MASCOT -- An ESO-ARO legacy survey of molecular gas in nearby SDSS-MaNGA galaxies: I. first data release, and global and resolved relations between H_2 and stellar content
D. Wylezalek, C. Cicone, F. Belfiore, C. Bertemes, S. Cazzoli, J., Wagg, W. Wang, M. Aravena, R. Maiolino, S. Martin, M.S. Bothwell, J.R., Brownstein, K. Bundy, C. De Breuck

TL;DR
This paper presents the first data release of the MASCOT survey, measuring molecular gas in 187 nearby galaxies using CO(1-0) emission, revealing relations between gas content, star formation, and stellar populations.
Contribution
It provides integrated CO(1-0) measurements across multiple radii for a large galaxy sample, linking molecular gas properties with stellar and star formation characteristics.
Findings
Star formation decline correlates with reduced molecular gas and efficiency.
Galaxies with less molecular gas have older central stellar populations.
Evidence suggests inside-out quenching related to molecular gas distribution.
Abstract
We present the first data release of the MaNGA-ARO Survey of CO Targets (MASCOT), an ESO Public Spectroscopic Survey conducted at the Arizona Radio Observatory (ARO).

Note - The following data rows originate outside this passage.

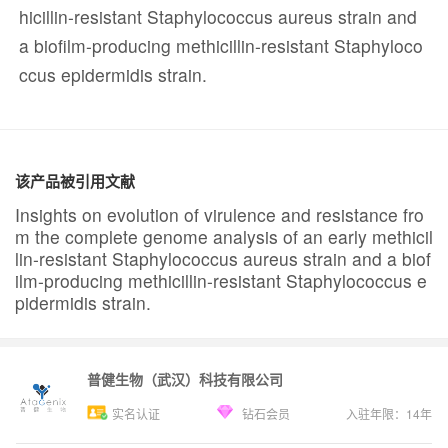
hicillin-resistant Staphylococcus aureus strain and
a biofilm-producing methicillin-resistant Staphyloco
ccus epidermidis strain.
该产品被引用文献
Insights on evolution of virulence and resistance fro
m the complete genome analysis of an early methicil
lin-resistant Staphylococcus aureus strain and a biof
ilm-producing methicillin-resistant Staphylococcus e
pidermidis strain.
普健生物（武汉）科技有限公司
实名认证
钻石会员
入驻年限：
14
年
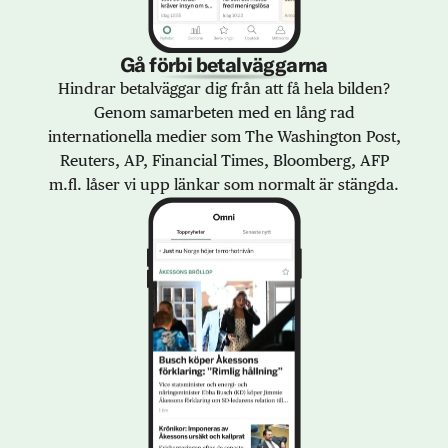
Gå förbi betalväggarna
Hindrar betalväggar dig från att få hela bilden?
Genom samarbeten med en lång rad
internationella medier som The Washington Post,
Reuters, AP, Financial Times, Bloomberg, AFP
m.fl. låser vi upp länkar som normalt är stängda.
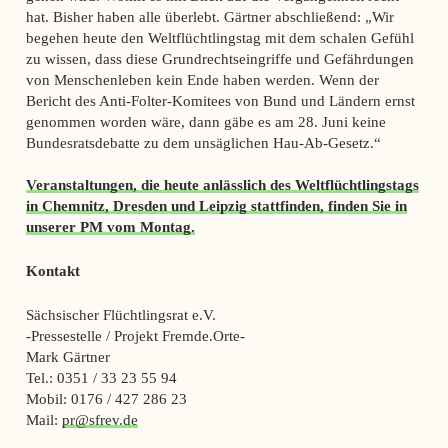
hat. Bisher haben alle überlebt. Gärtner abschließend: „Wir
begehen heute den Weltflüchtlingstag mit dem schalen Gefühl
zu wissen, dass diese Grundrechtseingriffe und Gefährdungen
von Menschenleben kein Ende haben werden. Wenn der
Bericht des Anti-Folter-Komitees von Bund und Ländern ernst
genommen worden wäre, dann gäbe es am 28. Juni keine
Bundesratsdebatte zu dem unsäglichen Hau-Ab-Gesetz.“
Veranstaltungen, die heute anlässlich des Weltflüchtlingstags
in Chemnitz, Dresden und Leipzig stattfinden, finden Sie in
unserer PM vom Montag.
Kontakt
Sächsischer Flüchtlingsrat e.V.
-Pressestelle / Projekt Fremde.Orte-
Mark Gärtner
Tel.: 0351 / 33 23 55 94
Mobil: 0176 / 427 286 23
Mail:
pr@sfrev.de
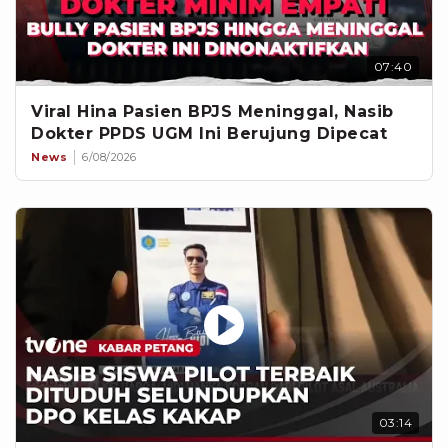
07:40
Viral Hina Pasien BPJS Meninggal, Nasib
Dokter PPDS UGM Ini Berujung Dipecat
News
6/08/2026
03:14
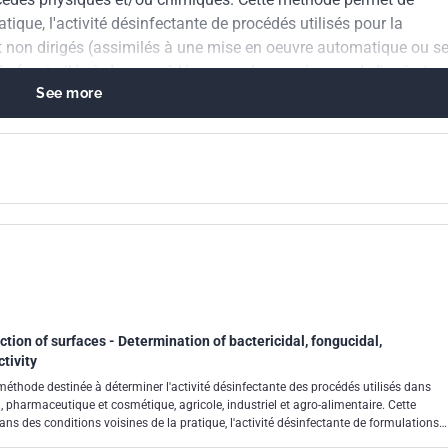
tique, l'activité désinfectante de procédés utilisés pour la
it non dirigés (assimilés à une mise en oeuvre automatique ou s
és (assimilés à des procédés manuels en présence de l'opérateur
See more
tion of surfaces - Determination of bactericidal, fongucidal,
ctivity
éthode destinée à déterminer l'activité désinfectante des procédés utilisés dans
l, pharmaceutique et cosmétique, agricole, industriel et agro-alimentaire. Cette
ns des conditions voisines de la pratique, l'activité désinfectante de formulations
ésinfection des surfaces par voie aérienne, soit à l'aide d'un procédé automatique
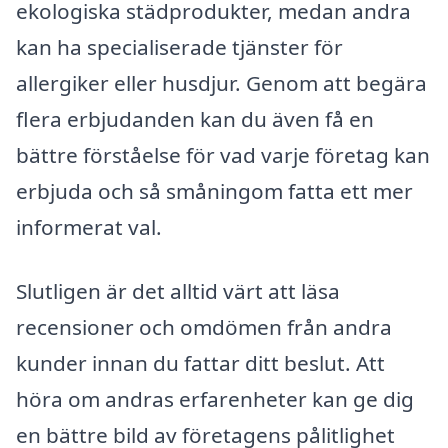
ekologiska städprodukter, medan andra
kan ha specialiserade tjänster för
allergiker eller husdjur. Genom att begära
flera erbjudanden kan du även få en
bättre förståelse för vad varje företag kan
erbjuda och så småningom fatta ett mer
informerat val.
Slutligen är det alltid värt att läsa
recensioner och omdömen från andra
kunder innan du fattar ditt beslut. Att
höra om andras erfarenheter kan ge dig
en bättre bild av företagens pålitlighet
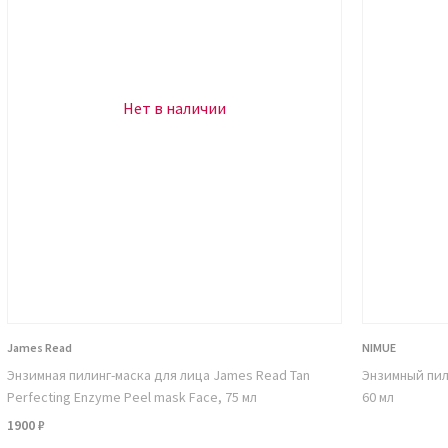
с выделения себума. Обладает
ым свойством.
яет процессы регенерации.
Нет в наличии
тва данного компонента помогают
не.
ирует чувствительную и проблемную
ия
ную и удобную упаковку с откидной
тая, цвет геля – жемчужный,
 тюбика может показаться однородным,
James Read
NIMUE
щие частицы. Они способны деликатно
Энзимная пилинг-маска для лица James Read Tan
Энзимный пили
Perfecting Enzyme Peel mask Face, 75 мл
60 мл
образом:
1900 ₽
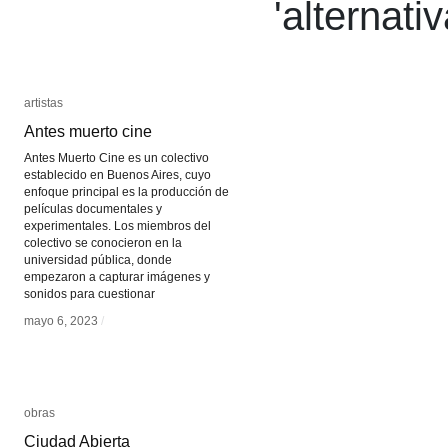
'
alternati
artistas
artistas
Antes muerto cine
Antes muerto cine
Antes Muerto Cine es un colectivo
establecido en Buenos Aires, cuyo
enfoque principal es la producción de
películas documentales y
experimentales. Los miembros del
colectivo se conocieron en la
universidad pública, donde
empezaron a capturar imágenes y
sonidos para cuestionar
mayo 6, 2023
mayo 6, 2023
/
/
obras
obras
Ciudad Abierta
Ciudad Abierta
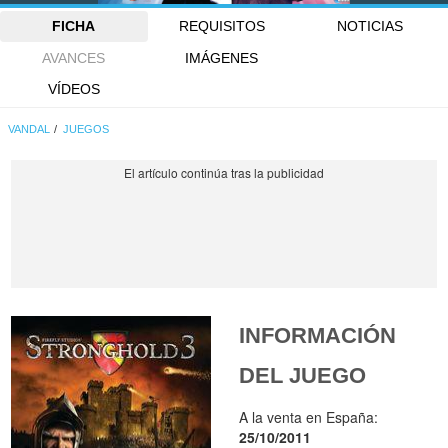
FICHA
REQUISITOS
NOTICIAS
AVANCES
IMÁGENES
VÍDEOS
VANDAL
JUEGOS
INFORMACIÓN
DEL JUEGO
A la venta en España:
25/10/2011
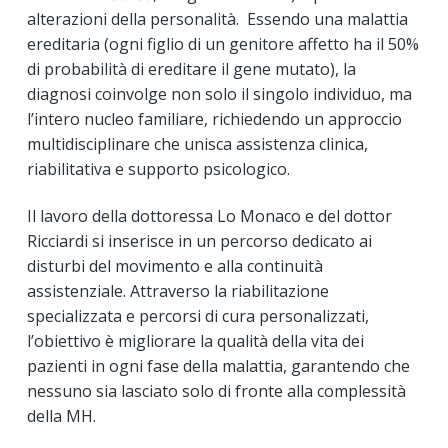
alterazioni della personalità. Essendo una malattia
ereditaria (ogni figlio di un genitore affetto ha il 50%
di probabilità di ereditare il gene mutato), la
diagnosi coinvolge non solo il singolo individuo, ma
l’intero nucleo familiare, richiedendo un approccio
multidisciplinare che unisca assistenza clinica,
riabilitativa e supporto psicologico.
Il lavoro della dottoressa Lo Monaco e del dottor
Ricciardi si inserisce in un percorso dedicato ai
disturbi del movimento e alla continuità
assistenziale. Attraverso la riabilitazione
specializzata e percorsi di cura personalizzati,
l’obiettivo è migliorare la qualità della vita dei
pazienti in ogni fase della malattia, garantendo che
nessuno sia lasciato solo di fronte alla complessità
della MH.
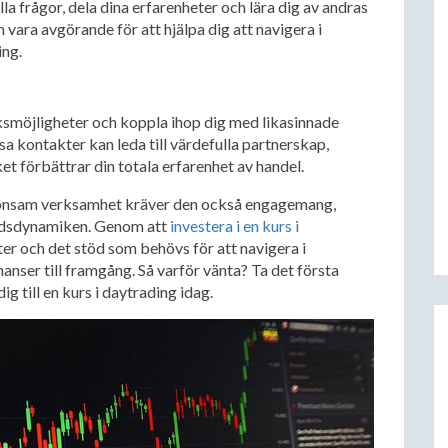
lla frågor, dela dina erfarenheter och lära dig av andras
ara avgörande för att hjälpa dig att navigera i
ng.
ksmöjligheter och koppla ihop dig med likasinnade
a kontakter kan leda till värdefulla partnerskap,
et förbättrar din totala erfarenhet av handel.
lönsam verksamhet kräver den också engagemang,
nadsdynamiken. Genom att
investera i en kurs i
er och det stöd som behövs för att navigera i
nser till framgång. Så varför vänta? Ta det första
 till en kurs i daytrading idag.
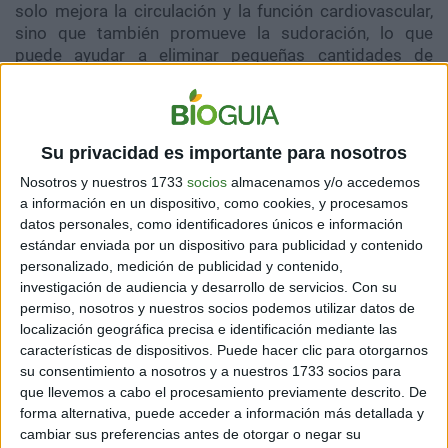
solo mejora la circulación y la función cardiovascular,
sino que también promueve la sudoración, lo que
puede ayudar a eliminar pequeñas cantidades de
toxinas a través de la piel. Además, el ejercicio estimula
el sistema linfático, ayudando a transportar los
desechos celulares hacia los ganglios linfáticos para
su eliminación. La práctica de actividades físicas como
Su privacidad es importante para nosotros
caminar, correr, nadar o practicar yoga puede ser
Nosotros y nuestros 1733
socios
almacenamos y/o accedemos
beneficiosa no solo para la desintoxicación, sino
a información en un dispositivo, como cookies, y procesamos
también para el bienestar general. La actividad física
datos personales, como identificadores únicos e información
regular aumenta el flujo sanguíneo, lo que facilita la
estándar enviada por un dispositivo para publicidad y contenido
entrega de oxígeno y nutrientes a las células mientras
personalizado, medición de publicidad y contenido,
se eliminan los productos de desecho.
investigación de audiencia y desarrollo de servicios.
Con su
permiso, nosotros y nuestros socios podemos utilizar datos de
Una alimentación balanceada que incluya una variedad
localización geográfica precisa e identificación mediante las
de alimentos frescos y sin procesar es fundamental
características de dispositivos. Puede hacer clic para otorgarnos
para mantener la salud del hígado y los riñones. Las
su consentimiento a nosotros y a nuestros 1733 socios para
frutas y verduras de colores brillantes, como las bayas,
que llevemos a cabo el procesamiento previamente descrito. De
las espinacas y las zanahorias, son ricas en
forma alternativa, puede acceder a información más detallada y
antioxidantes y fitoquímicos que pueden proteger el
cambiar sus preferencias antes de otorgar o negar su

We measure the CO(1-0) line emission in a sample of 187 nearby galaxies selected from the Mapping Nearby Galaxies at Apache Point Observatory (MaNGA) survey that has obtained integral field unit (IFU) spectroscopy for a sample of ~ 10,000 galaxies at low redshift. The main goal of MASCOT is to probe the molecular gas content of star-forming galaxies with stellar masses > 10^9.5 M_solar and with associated MaNGA IFU observations and well-constrained quantities like stellar masses, star formation rates and metallicities. In this paper we present the first results of the MASCOT survey, providing integrated CO(1-0) measurements that cover several effective radii of the galaxy and present CO luminosities, CO kinematics, and…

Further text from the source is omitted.